La néo-variété française est-elle soluble dans l’imaginaire rap ? La récente collaboration entre The Pirouettes et Hyacinthe, sur l’album du dernier cité, tout en vocalises eighties sur productions actuelles, a démontré qu’en effet, une nouvelle vague de paroliers puisent dans une musique «urbaine», qui si elle est encore considérée pour beaucoup de chanteurs de variétoche comme l’Antechrist musical, s’impose peu à peu comme une nouvelle matrice créative.

S’engouffrant dans ce vortex, le jeune chanteur Eddy de Pretto a sorti, le 6 octobre dernier, son dernier EP, «Kid», un projet aussi concis que précis, 4 titres en tout et pour tout.

L’incroyable promotion des médias mainstream vis-à-vis du projet (en gros, le trio Les Inrockuptibles- Konbini- Quotidien), toujours les premiers à défendre le rap quand ça n’en est qu’une version détournée, viciée ou légitimée, ne doit pas être un répulsif pour qui voudrait jeter une oreille attentive à ce très bel objet, projet fondateur, espérons-le, d’un artiste touche-à-tout, talentueux et éclairant.
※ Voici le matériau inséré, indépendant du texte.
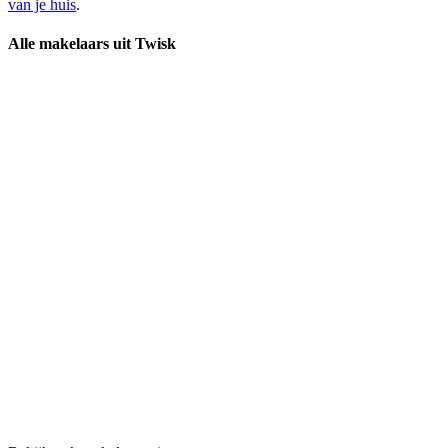
van je huis
.
Alle makelaars uit Twisk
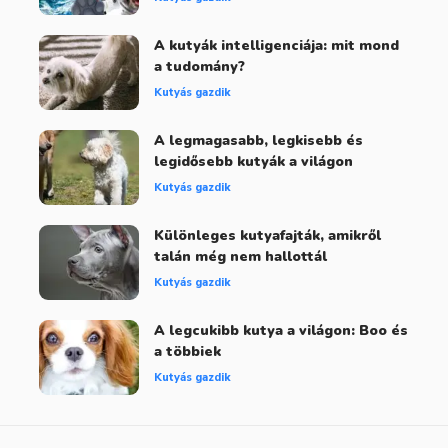
A kutyák intelligenciája: mit mond
a tudomány?
Kutyás gazdik
A legmagasabb, legkisebb és
legidősebb kutyák a világon
Kutyás gazdik
Különleges kutyafajták, amikről
talán még nem hallottál
Kutyás gazdik
A legcukibb kutya a világon: Boo és
a többiek
Kutyás gazdik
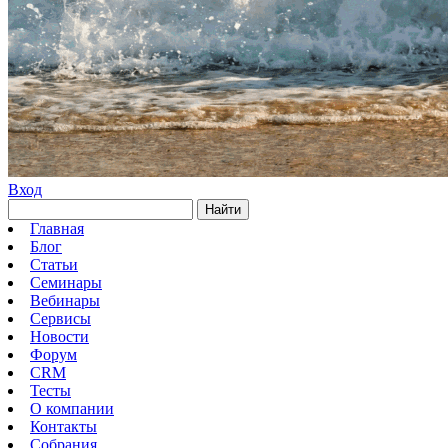
Вход
Найти
Главная
Блог
Статьи
Семинары
Вебинары
Сервисы
Новости
Форум
CRM
Тесты
О компании
Контакты
Собрания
Treize minutes à peine comme première pierre de l’édifice de Pretto : à l’heure des projets longs comme le bras, où les chansons s’égrainent comme des chapelets, l’une recouvrant immédiatement l’autre, la concision chirurgicale de KID fait un bien fou. D’autant plus que la joie n’irradie pas cette œuvre mélancolique. Les quatre pistes du projet évoluent toutes dans un même plan de la désillusion, du simulacre, de l’apparence. Jeune homme de son temps, produit de son environnement, Eddy de Pretto a la jouissance triste, la fièvre au corps mais l’ébullition sourde. Dans la «Fête de trop», ces soirées parisiennes vaniteuses deviennent le symbole d’une vie d’apparat qui mange ses enfants, les zombifient, et où le narrateur se complaît, conscient des enjeux mais engourdi par le tourbillon festif. Faire la fête comme tout le monde, pour oublier sa condition, pour panser ses plaies : ces thèmes, quasiment des lieux communs, trouvent une belle résonance dans la bouche d’Eddy, à travers une rhétorique précieuse, parfois un peu roborative, mais émaillée de splendides visions (« Alors j’ai rempli ma panse avec de vives urgences/ Autant vives que ivres sur la piste de danse / J’ai ajusté mes pansements pour que mes saignements / Soient beaucoup moins apparents sur la piste d’argent »).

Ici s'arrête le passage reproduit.